Unwrapping Holly
“Holly?”
Her teeth chattered, the coldness seeming to reach to her bones. Or was that emotion? Either way, she couldn’t control the shaking.
“I rushed over. I—”
“Good Lord, woman,” he said, shrugging out of his coat and then pulling it around her shoulders, rescuing her even as she tried to rescue him and, damn, it felt good. “Where is your coat?”
His coat swallowed her whole, but it smelled like him—spicy, masculine, perfect. She didn’t ever want to take it off.
“I didn’t think to grab it,” she said. He still held the coat lapels, his warmth encasing her with courage. The shivers started to subside. “I heard you were in jail. It’s that guy that Jacob had issues with, isn’t it?”
He nodded. “Yes,” he said. “He was roughing up his wife again. I grabbed the guy and hung him up on a coatrack to wait for the sheriff to arrive.”
Holly shook her head, clearing the cobwebs. Surely she didn’t hear that right. “What do you mean, hung him on a coatrack?”
Cole never got the chance to answer. Sheriff Jack, who stood at least six foot three with broad, muscular shoulders, walked into the lobby and did it for him. “Stuck his belt over the notch, just like you would a coat.” He tossed some paperwork on the desk, and Cole let go of the coat.
Sheriff Jack continued, “It was priceless. The best Christmas present you could have given me.” He shook his head. “You’re lucky he didn’t press charges, though. Good thing the wife flexed some muscle and threatened the guy. You should have waited for me, and you damned well know it.”
“I was waiting for you,” Cole countered. “I just wanted to make sure he did, too.”
The sheriff chuckled, and Holly couldn’t help joining in herself. “About ten more minutes on that paperwork and we’ll get you out of here,” the sheriff said.
Holly found herself laughing and sitting down next to Cole. “I just can’t imagine what that would have looked like.”
Cole fixed his attention on her, his eyes a dark abyss, his lips a grim, hard line. Then abruptly, he pushed to his feet and grabbed her hand. A minute later, they were in a private office, with the door shut. “Holly, why are you here?” Apparently, he was done with small talk.
Holly struggled to secure the giant coat hanging heavily on her shoulders. But that weight was nothing compared to the weight of his confrontation. “I thought you needed me. I . . .”

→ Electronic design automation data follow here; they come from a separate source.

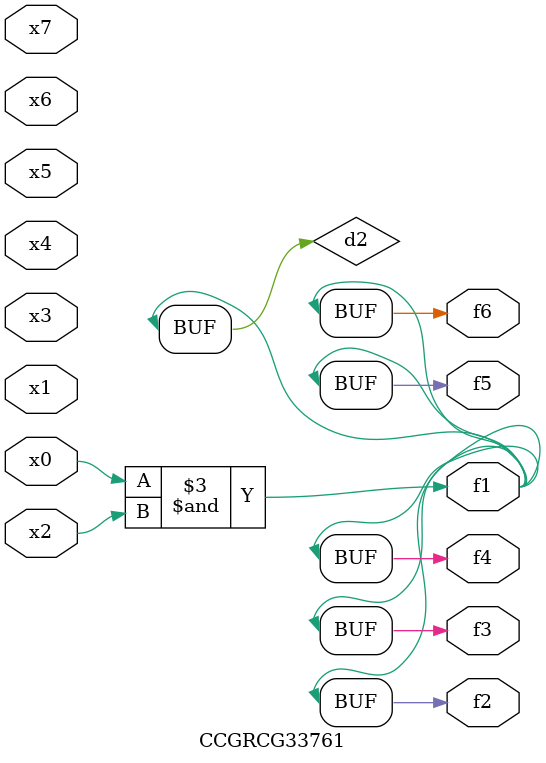
<source format=v>
module CCGRCG33761(
	input x0, x1, x2, x3, x4, x5, x6, x7,
	output f1, f2, f3, f4, f5, f6
);

	wire d1, d2;

	nor (d1, x3, x6);
	and (d2, x0, x2);
	assign f1 = d2;
	assign f2 = d2;
	assign f3 = d2;
	assign f4 = d2;
	assign f5 = d2;
	assign f6 = d2;
endmodule

</source>
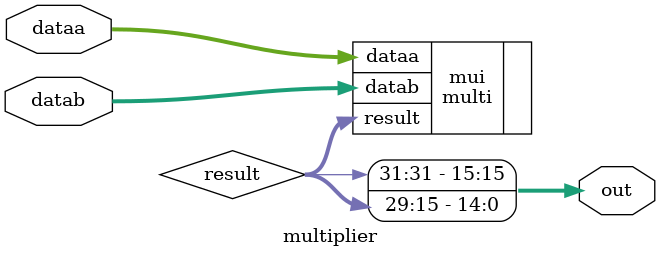
<source format=v>
module multiplier (input [15:0]dataa,input [15:0]datab, output[15:0]out);
wire [31:0] result;

multi mui (.dataa(dataa),.datab(datab), .result(result));
assign out = {result[31],result[29:15]}; 
endmodule

</source>
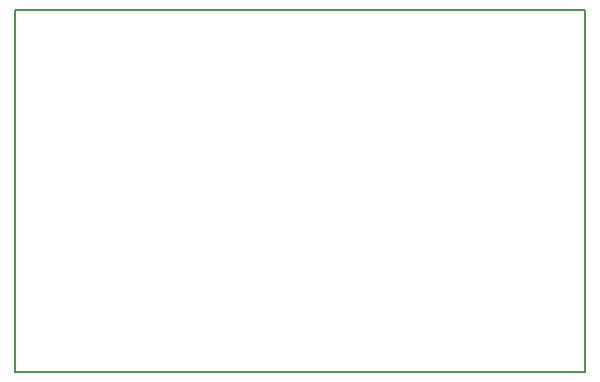
<source format=gbo>
G04 MADE WITH FRITZING*
G04 WWW.FRITZING.ORG*
G04 DOUBLE SIDED*
G04 HOLES PLATED*
G04 CONTOUR ON CENTER OF CONTOUR VECTOR*
%ASAXBY*%
%FSLAX23Y23*%
%MOIN*%
%OFA0B0*%
%SFA1.0B1.0*%
%ADD10R,1.904840X1.214450X1.888840X1.198450*%
%ADD11C,0.008000*%
%LNSILK0*%
G90*
G70*
G54D11*
X4Y1210D02*
X1901Y1210D01*
X1901Y4D01*
X4Y4D01*
X4Y1210D01*
D02*
G04 End of Silk0*
M02*
</source>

He gave a slow, hard nod, his lips flattening. Then he reached for the door. She grabbed his arm, instant awareness between them, electricity darting up her arm.
“Cole. Please. If you walk out of this office, it will kill me. Maybe you didn’t need me, but I need you, and I won’t say that doesn’t scare me. But being without you scares me more.” Her heart sputtered and then raced wildly. “This isn’t exactly how I planned this, but . . .”
The energy in the room shifted, but still he was stiff, unyielding. “You planned this?”
“Yes,” she confessed. “Well, not this, now. Later. At your house. I was going to be waiting for you when you got home. I had a cake, and champagne, and . . . It was to celebrate. One business gone, another starting.” He didn’t so much as blink, and she started to ramble, nervous, afraid this was a mistake, a mess. “Then Abe called and I rushed over here, and all that went out the window. I mean, everything I’d planned . . . and see, I plan, Cole. It’s me. I like that you make me more spontaneous—no, I love it. I—”
He kissed her, his arm sliding around her waist, his tongue coaxing her lips apart. Holly clung to him, reached on her toes and flung her arms around his neck.
A knock sounded on the door a moment before the sheriff said, “You’re free to go, Cole.”
Holly clung to him, tilting her chin up and letting him see into her soul. “No. No, you’re not. Not this time.”
***
A FEW DAYS LATER AT Cole’s house, Holly and Cole lay naked on top of the bed, big fluffy goose-down blankets beneath them, and a fireplace crackling in the corner.
Holly had gone to the contract signing to support both her family and Cole’s. They’d all agreed that they’d keep the bed-and-breakfast a secret until the time was right, and Cole had offered her parents a permanent room at the house, in between travels. After all, it would be Holly’s home, too, as far as he was concerned, and every holiday could be spent there as if nothing had changed.